The time is now: Why government can’t put off modernization

 

Connecting state and local government leaders

To meet the functional demands of a remote workforce and ensure that the proper technology is in place to support services that drive mission success, agencies must move off their legacy infrastructure.

In the last year, disruption has served as the main driver of change, and organizations and IT leaders have been challenged in more ways than many ever imagined. Between meeting the functional demands of a global remote workforce that essentially appeared overnight and ensuring that the proper technology and solutions are in place to support operations and services that drive mission success, the growing need for new strategies and accelerated transformation has been felt industrywide.

For the government sector in particular, the pressure to modernize has grown. At the onset of COVID-19 in the U.S., many state unemployment insurance systems met their match when the wave of claims crashed legacy systems running decades-old coding languages. Even months later in December 2020, upwards of 15,000 Vermont citizens received their unemployment checks late due to a technical error caused by their mainframes.

The Biden administration planned to take action right away. In his relief proposal, the president emphasized the need to “launch the most ambitious effort ever to modernize and secure federal IT and networks,” including expanding and improving the Technology Modernization Fund. The $9 billion TMF investment would have helped launch new IT and cybersecurity shared services for the Cyber Security and Information Security Agency and the General Services Administration as well as complete modernization projects at federal agencies, but it was recently pulled out of the COVID relief package.

Meanwhile, to help staff up, the new administration’s White House website included a “digital Easter egg,” calling for technology workers to help support modernization efforts by applying for the U.S. Digital Service, a technology unit within the White House. All are steps in the right direction for change.

Until now, many agencies have avoided the time, resources, cost and risk that come with transformation and have instead chosen to keep the status quo -- especially as it relates to application or mainframe modernization. In some ways, it’s understandable: These systems and the resources supporting them are complex and highly intertwined with core business operations and processes.

Still, several of the 10 most critical legacy systems in need of modernization “use outdated languages, have unsupported hardware and software, and are operating with known security vulnerabilities,” according to a 2019 Government Accountability Office report. The GAO findings also showed that a staggering 80% of the government’s $90 billion IT budget was spent on maintaining existing technology, including legacy systems.

Given these findings, and in the face of recent events, it’s increasingly clear that agencies and governing bodies must make a critical assessment of all facets of their outdated systems to address today’s issues -- and the foundational infrastructure is no exception to those broader goals.

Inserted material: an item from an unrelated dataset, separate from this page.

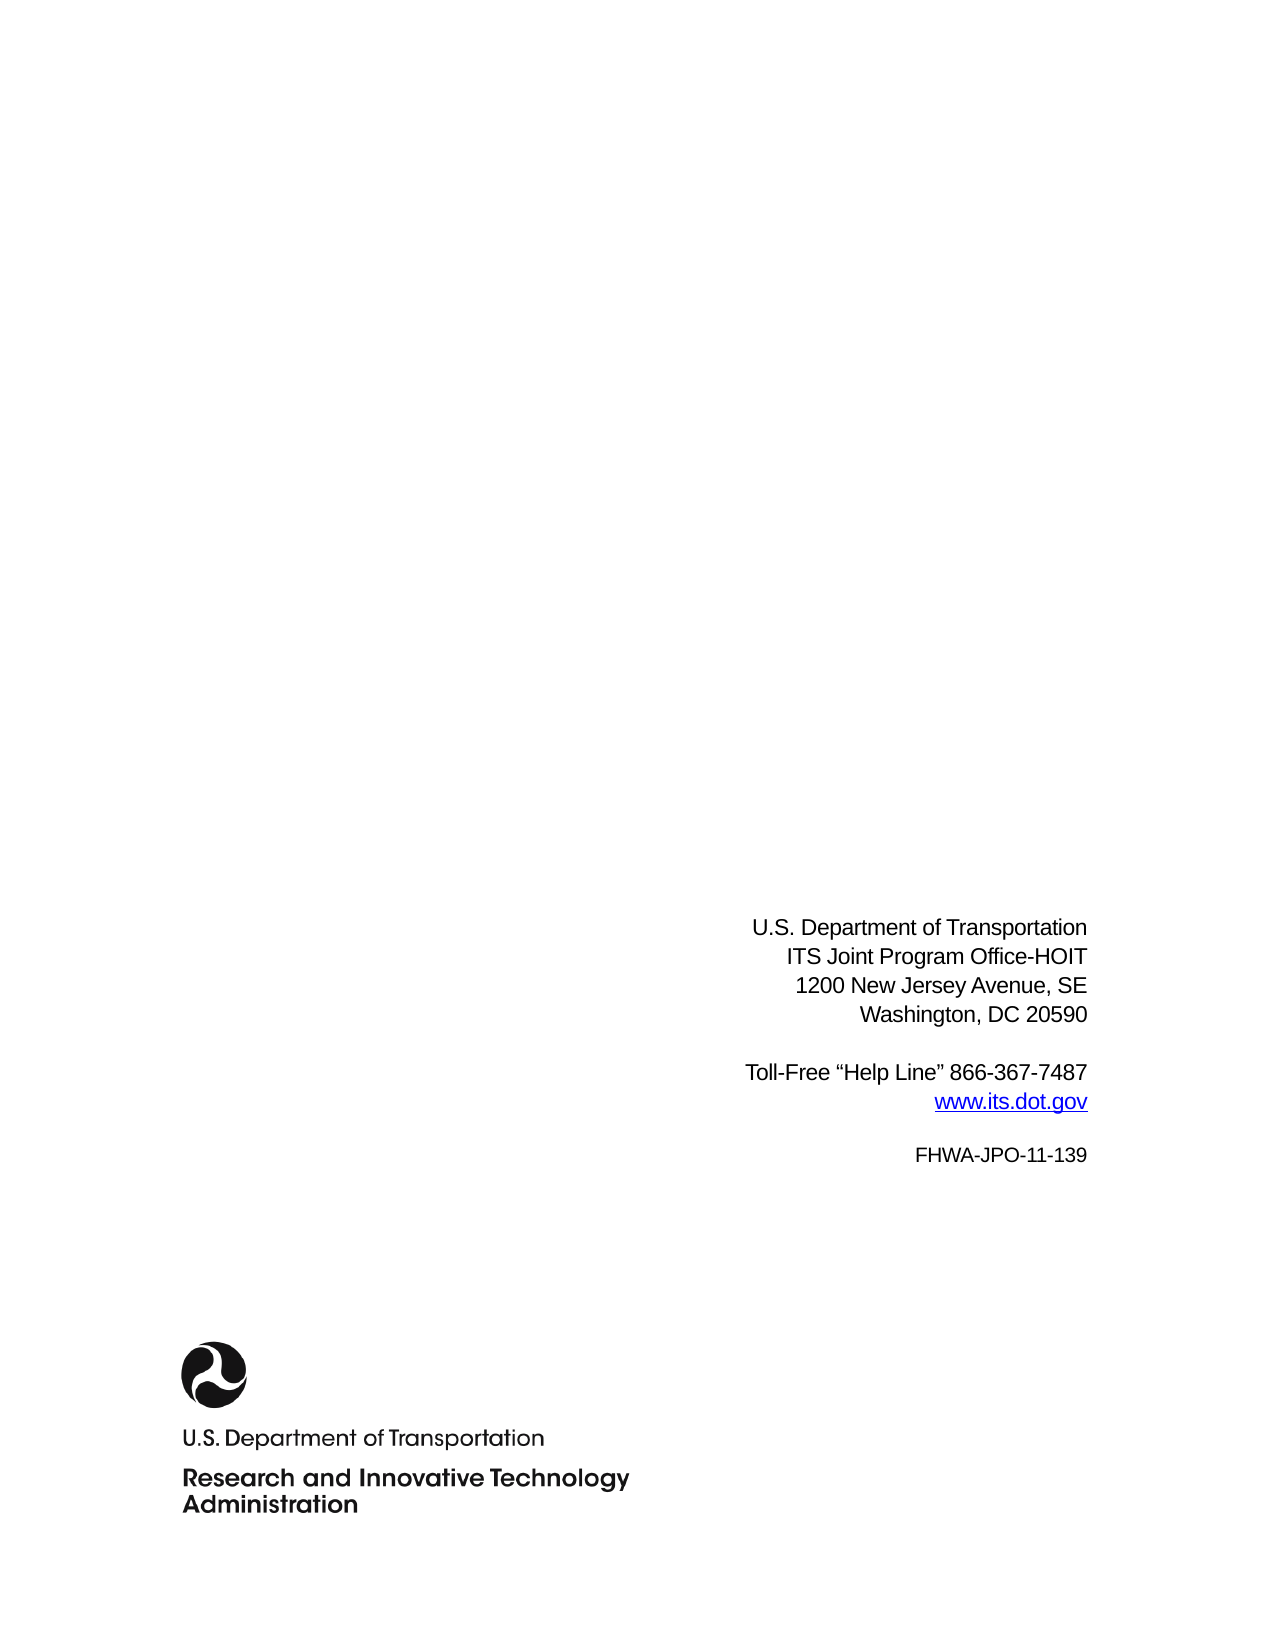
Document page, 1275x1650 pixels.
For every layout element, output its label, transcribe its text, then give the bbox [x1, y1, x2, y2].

text U.S. Department of Transportation ITS Joint Program Office-HOIT 1200 New Jersey Avenue, SE Washington, DC 20590 Toll-Free “Help Line” 866-367-7487 www.its.dot.gov FHWA-JPO-11-139 [159, 914, 1087, 1167]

Pandemic or not, the fact is that maintaining legacy systems will become increasingly difficult down the line amid challenges of diminishing talent, increased application development backlogs and money required for licensing.

According to GAO, “successful” IT modernization initiatives transform legacy code to modern programming languages and move legacy software to the cloud, ultimately contributing to improved savings. In fact, certain workloads run in a Federal Risk and Authorization Management Program-compliant cloud environment have been shown to require 8-12% of the expense of those run in a mainframe. Modernization could potentially save organizations $31 million if they upgrade the most urgent aspects of their legacy systems overall, according to the 2020 Mainframe Modernization Business Barometer Report.

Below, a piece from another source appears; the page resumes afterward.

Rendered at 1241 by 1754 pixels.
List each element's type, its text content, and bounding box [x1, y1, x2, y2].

One of the biggest hurdles for government today is the expedited timelines. Projects that once took years -- or even a decade in some cases -- to complete are now truncated into much shorter windows to quickly meet demand. It will therefore be especially important agencies conduct deep assessments and get their strategies air-tight before embarking on their transformation journeys.

While there are several modernization options to choose from (rehosting, rewriting, system replacement and automated refactoring), and certainly no one-size-fits all solution, automated refactoring is often the fastest, most cost-effective and safest route for government agencies. By leveraging IT experts and specialized tools to migrate systems’ procedural code bases to modern, object-oriented languages, automated refactoring effectively alleviates agencies’ reliance on the legacy infrastructure, databases and application code that supports them, thus enabling rapid migration to the cloud or cloud-ready application stacks.

For decades, the public sector has played catch-up with innovation, but in today’s challenging landscape, pushing off app modernization, digital transformation and security enhancements will only end in failure for many agencies, negatively impacting constituents. For agencies that expect to realize immediate and future success, the time to act is now.